I think I am ready to move on to printing the enclosures I need for our November demo - more to come!

Okay - so here’s where the rubber meets the road.

I started with our base Radar stack (we make sense-through-the-wall Radar systems!). Its a 5"x7"x2.5" stack of PCBs. It has a cooling fan and several electrical interfaces.

The FreeCAD design:

The enclosure is 2 pieces - a front panel and a 3-sided case (top and sides). The back and bottom of the Radar stack are sheet metal. I have plans to add our logo in a different color when I have my second extruder integrated.

I have included a tongue on the 3-sided case and a mating groove on the front panel. A couple of heat-set inserts tie things together.

The back of the front panel has a 50mm square cut-out for a small fan - heat set inserts are used to secure the fan in the front panel.

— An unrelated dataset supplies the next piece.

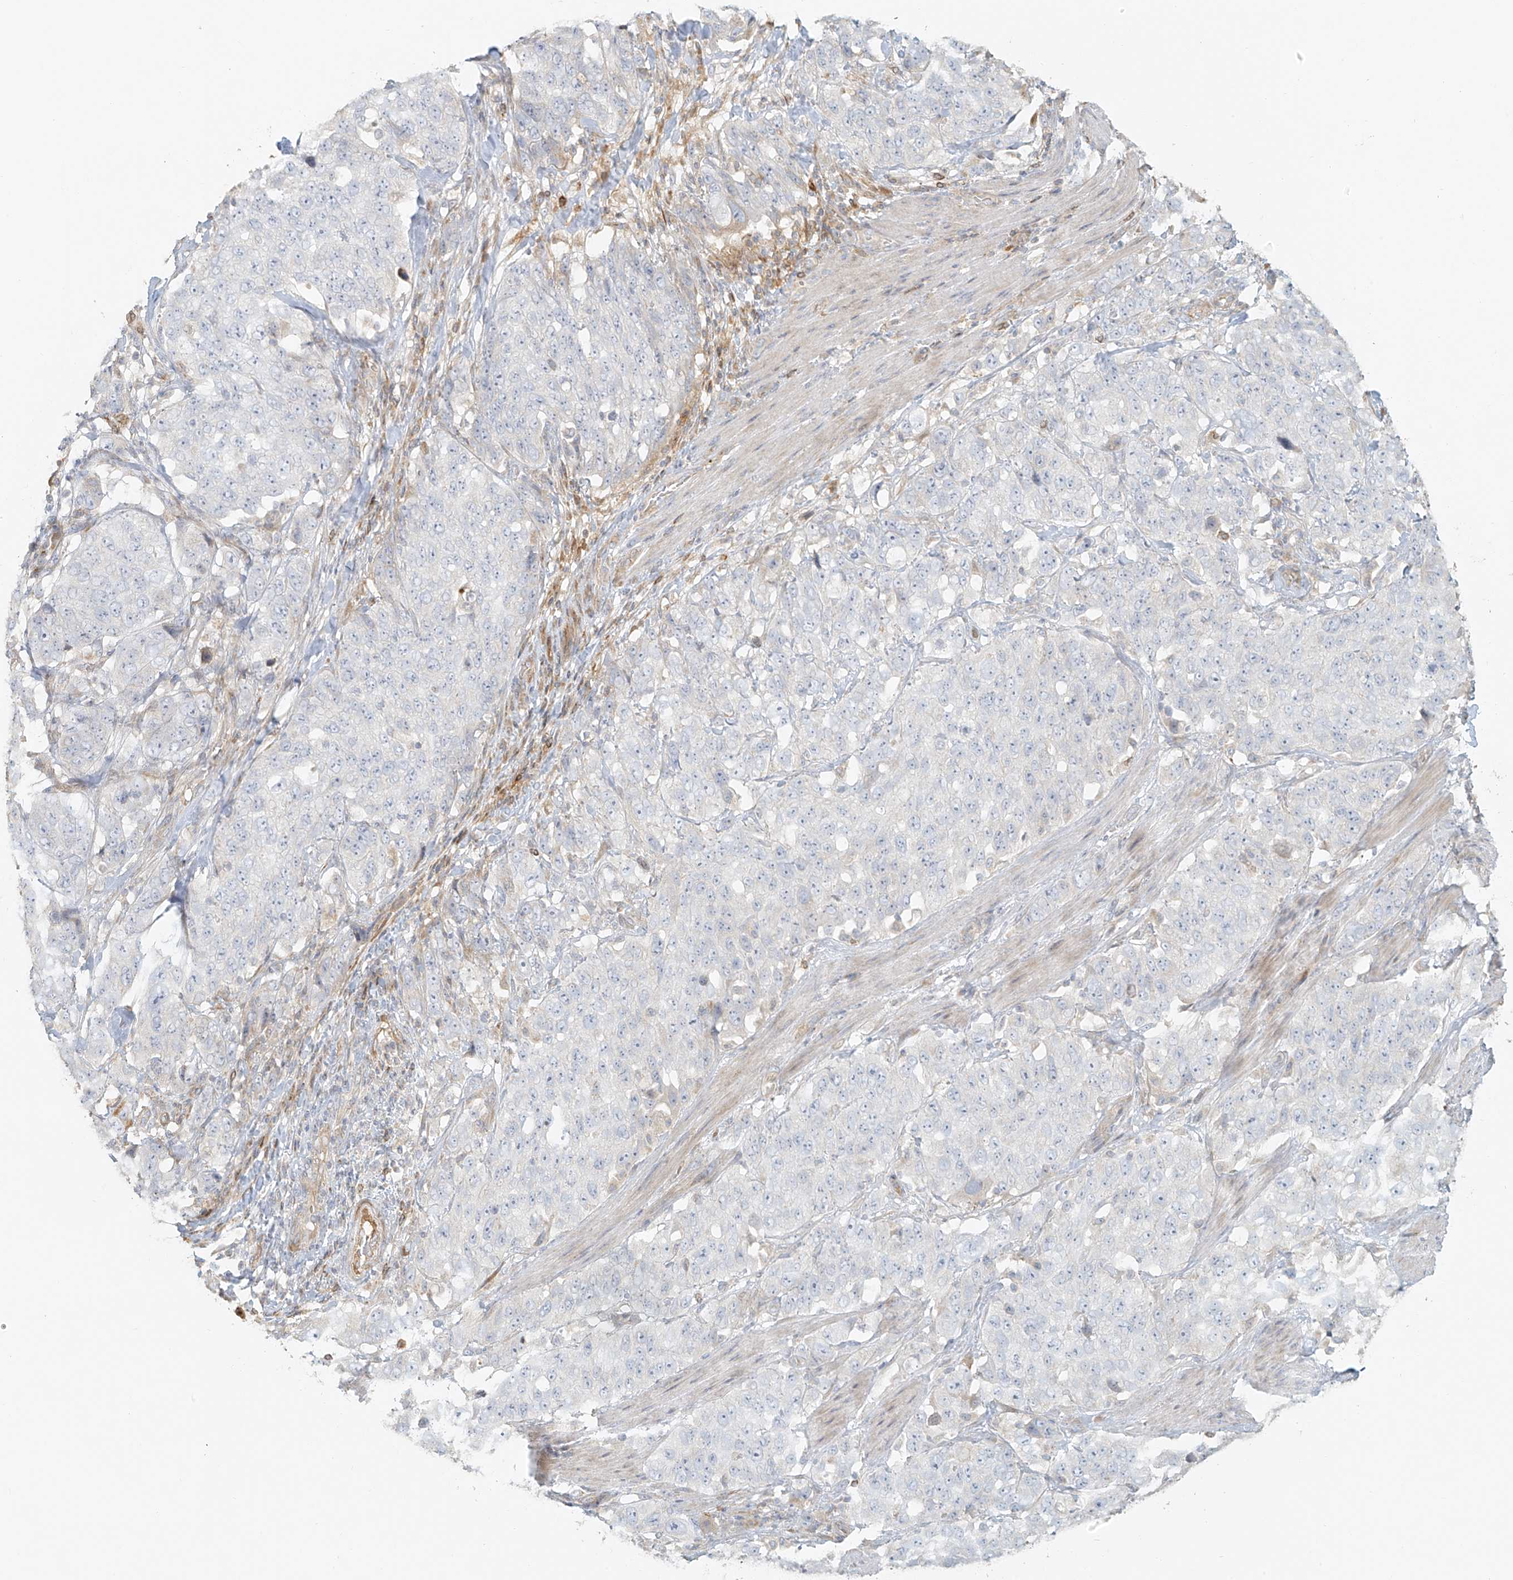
{"staining": {"intensity": "negative", "quantity": "none", "location": "none"}, "tissue": "stomach cancer", "cell_type": "Tumor cells", "image_type": "cancer", "snomed": [{"axis": "morphology", "description": "Adenocarcinoma, NOS"}, {"axis": "topography", "description": "Stomach"}], "caption": "This image is of stomach adenocarcinoma stained with immunohistochemistry to label a protein in brown with the nuclei are counter-stained blue. There is no expression in tumor cells.", "gene": "MIPEP", "patient": {"sex": "male", "age": 48}}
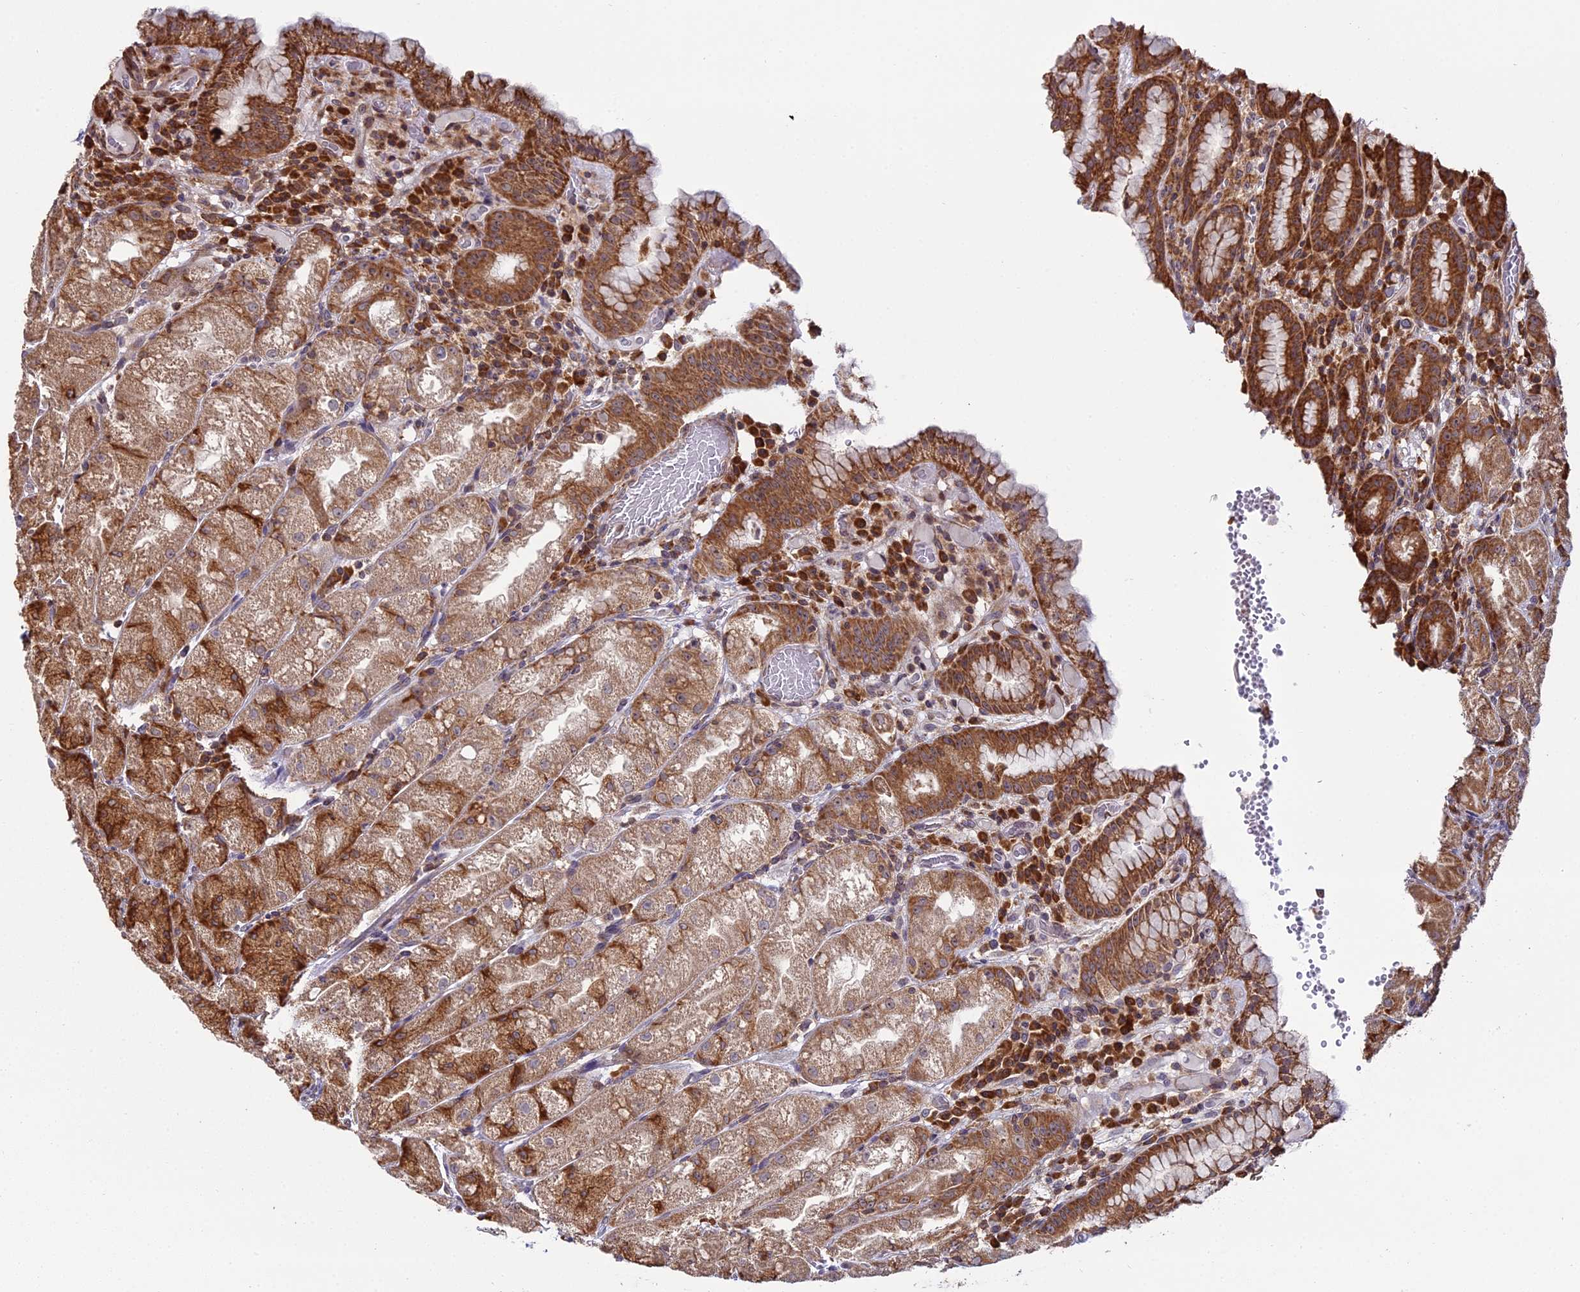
{"staining": {"intensity": "strong", "quantity": ">75%", "location": "cytoplasmic/membranous"}, "tissue": "stomach", "cell_type": "Glandular cells", "image_type": "normal", "snomed": [{"axis": "morphology", "description": "Normal tissue, NOS"}, {"axis": "topography", "description": "Stomach, upper"}], "caption": "DAB immunohistochemical staining of benign stomach demonstrates strong cytoplasmic/membranous protein positivity in about >75% of glandular cells.", "gene": "RPL26", "patient": {"sex": "male", "age": 52}}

I printed this with the back down - at first I printed half of the front panel, face down as a test. The finish on the bevel was not what I wanted after support material was removed and a little acetone clean-up was performed. So, I printed with the back down and support material in the fan pocket and lightening holes. I printed the piece with a brim and a skirt. Check out the time-lapse video here (sorry for the lighting - I have made some improvements to help eliminate the shadows).

Finished product:

And installed:

Success! Well partial success - the 3-sided print is next!

I added some pads to the 3-sided piece of the enclosure. I also added plastic in the corners of the case to replace a metal rail in the electronics stack. This gave me a nice place for some threaded inserts. The two lower holes on the front panel and the four holes on the top of the 3 sides case attach the enclosure to the stack. The top two holes on the front panel tie the panel to the 3-sided case.

The FreeCAD design:

The tongue is visible on the front edges.

Time lapse video of the print is here:

Overall, I was pretty happy - the sides were straight as an arrow. No warping. No cracking. I need to improve the pad design - I think square pads would be a bit better. Some knife work and filing and I was in business for assembly.

Pretty sweet - I printed 2 front panels (first front panel was a little warped) and got it right on the first try with the 3-sided case! A couple lessons learned - 1 knock the corners of the tongue off in the design, 2 leave a little more tolerance between the tongue and the groove.

Overall - really really happy. Thanks LulzBot folks, and everyone that has provided insight for me to get this far!